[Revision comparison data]

#####

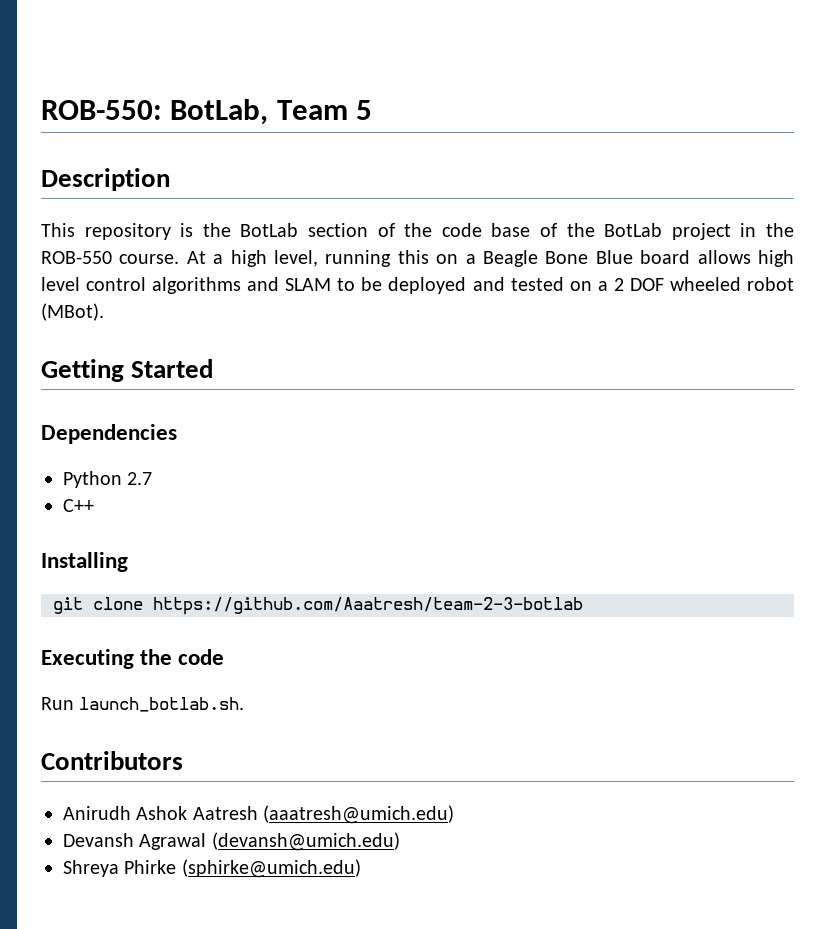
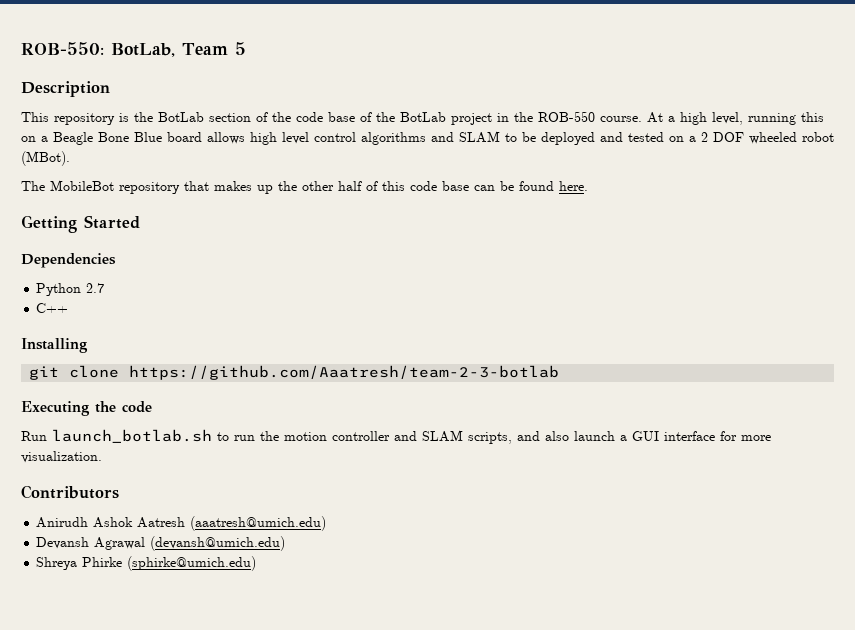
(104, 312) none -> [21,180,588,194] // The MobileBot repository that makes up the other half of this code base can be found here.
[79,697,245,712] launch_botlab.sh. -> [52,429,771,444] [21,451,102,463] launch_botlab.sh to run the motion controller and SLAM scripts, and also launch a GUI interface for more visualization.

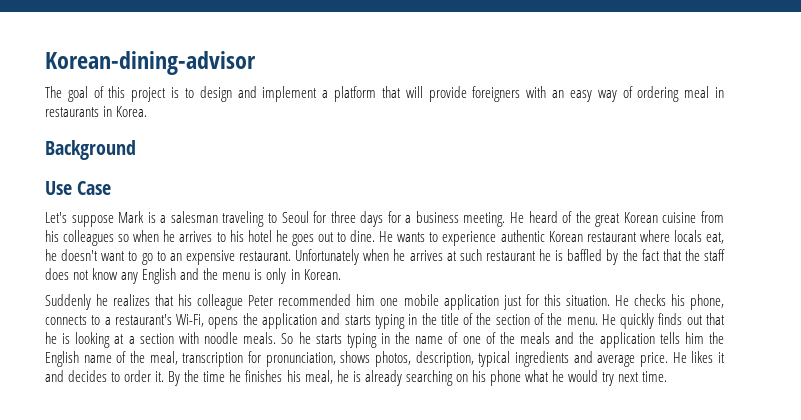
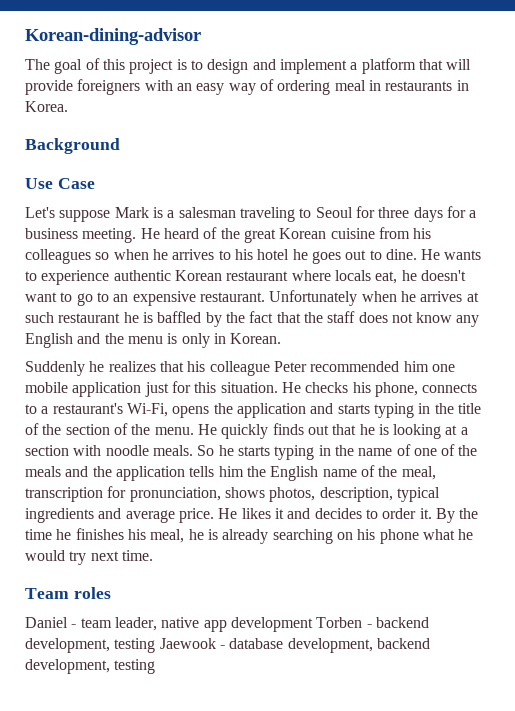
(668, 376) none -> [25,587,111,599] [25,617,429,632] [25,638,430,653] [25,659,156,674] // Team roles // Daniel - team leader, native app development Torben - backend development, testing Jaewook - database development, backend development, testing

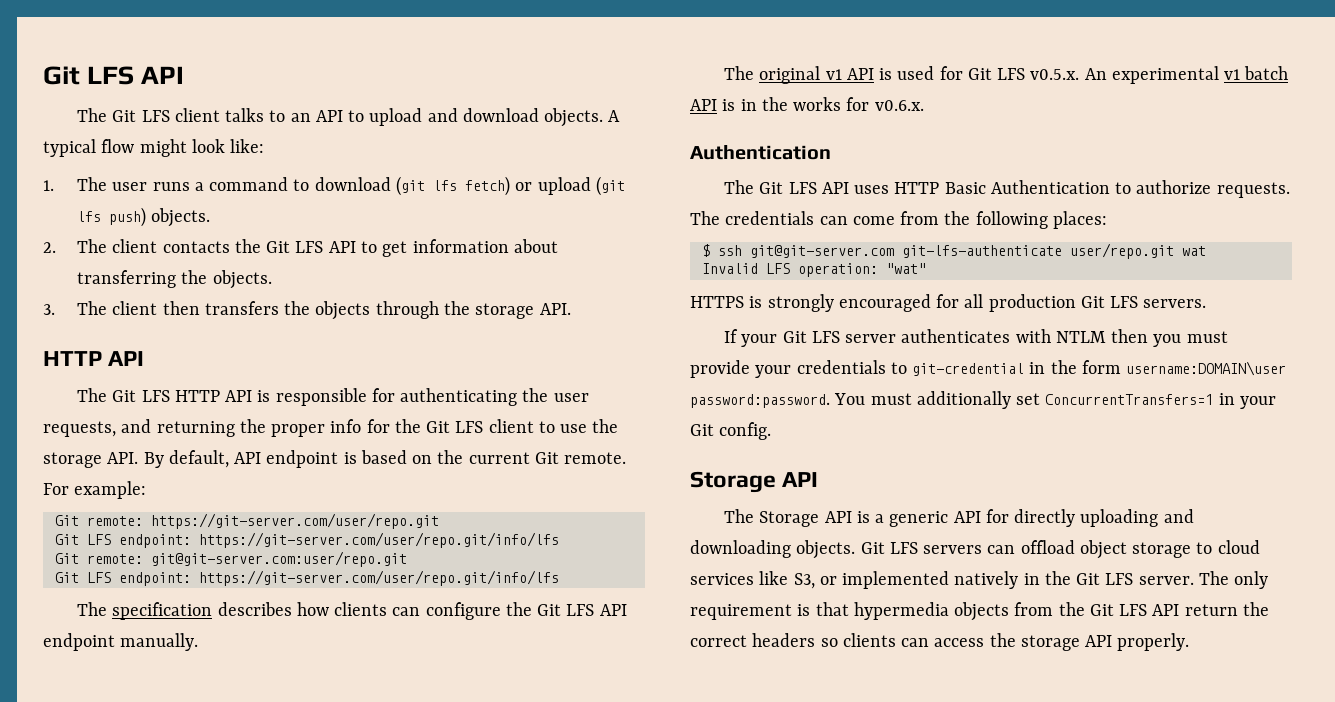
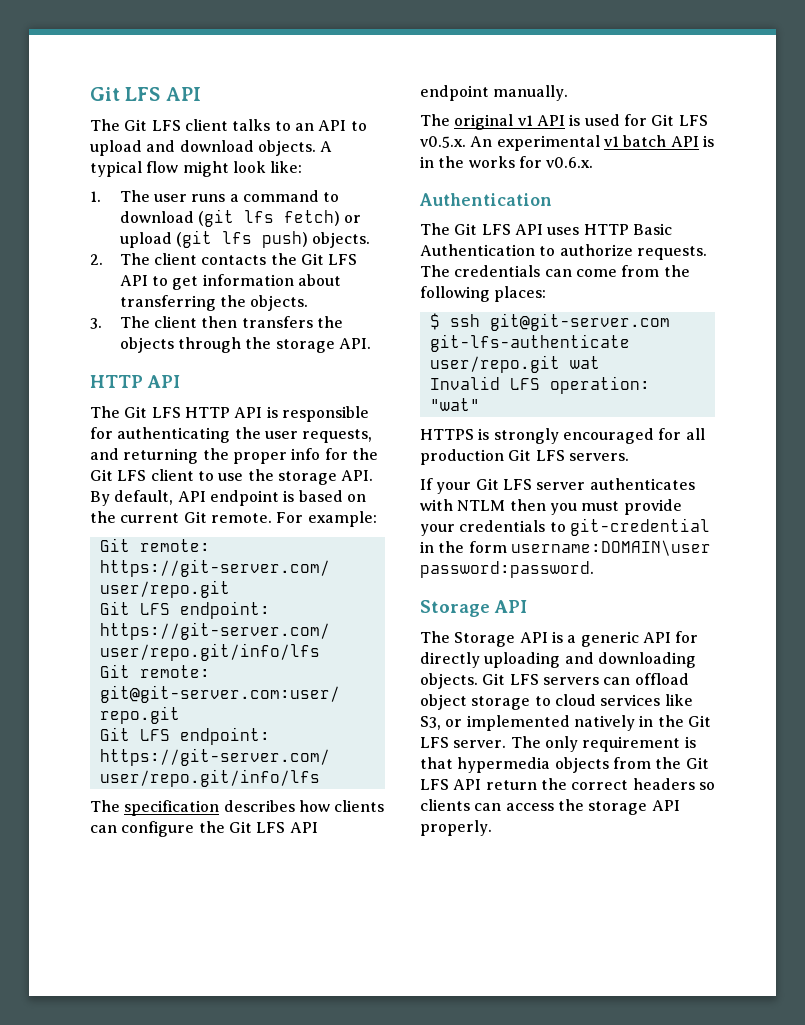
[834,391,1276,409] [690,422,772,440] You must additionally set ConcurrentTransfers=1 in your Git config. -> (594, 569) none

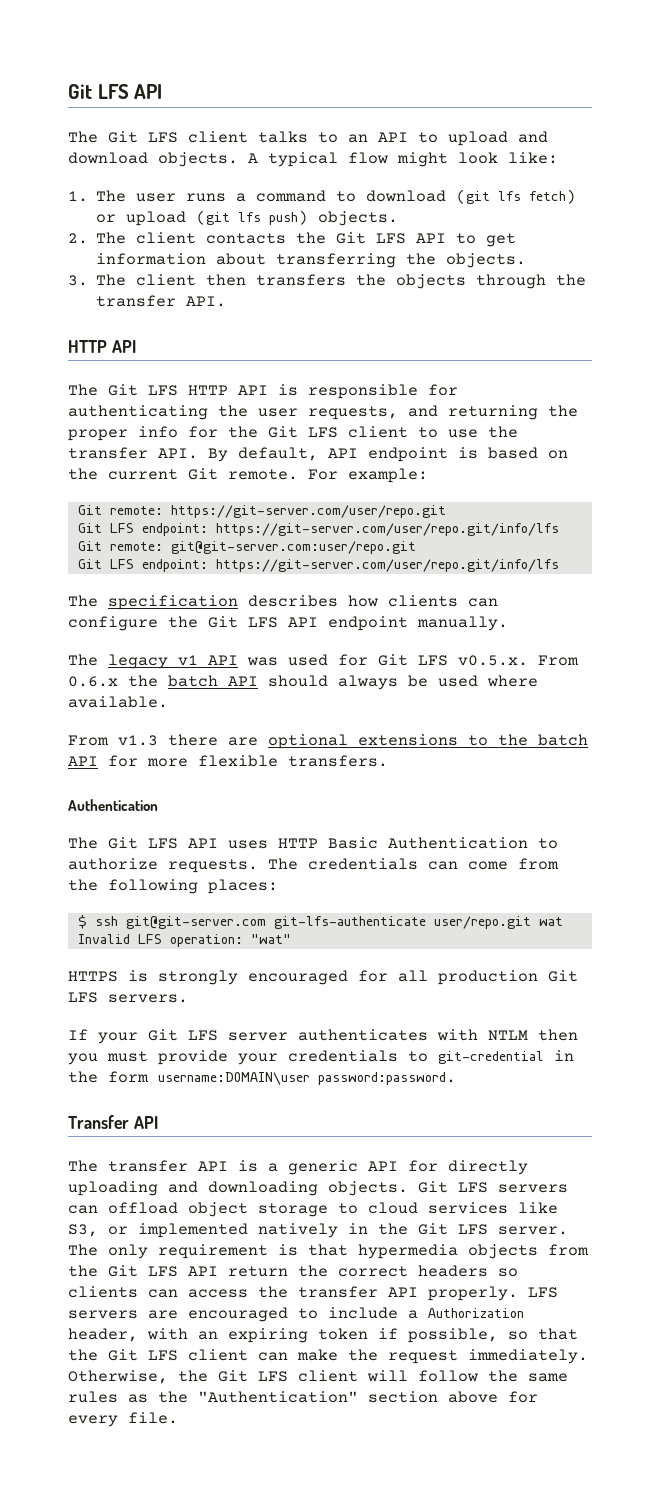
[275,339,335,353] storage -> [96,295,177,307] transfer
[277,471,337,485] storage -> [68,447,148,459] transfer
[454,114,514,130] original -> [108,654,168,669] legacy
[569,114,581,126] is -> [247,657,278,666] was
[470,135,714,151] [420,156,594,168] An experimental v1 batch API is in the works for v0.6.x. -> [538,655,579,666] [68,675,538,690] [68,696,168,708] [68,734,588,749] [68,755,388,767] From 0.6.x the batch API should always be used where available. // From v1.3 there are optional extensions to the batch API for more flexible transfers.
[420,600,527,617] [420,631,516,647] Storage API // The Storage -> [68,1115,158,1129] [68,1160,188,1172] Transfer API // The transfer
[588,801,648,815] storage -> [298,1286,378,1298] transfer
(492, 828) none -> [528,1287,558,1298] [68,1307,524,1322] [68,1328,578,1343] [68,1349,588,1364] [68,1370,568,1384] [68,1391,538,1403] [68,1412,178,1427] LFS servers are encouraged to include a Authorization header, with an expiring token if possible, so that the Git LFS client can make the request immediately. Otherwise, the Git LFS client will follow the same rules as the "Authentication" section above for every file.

#####

• _PROBLEM TO WORK ON_
Look through the records above for the word "that". Report how many lines contain it, as a bare number.

• _RESPONSE FOR THIS EXERCISE_
2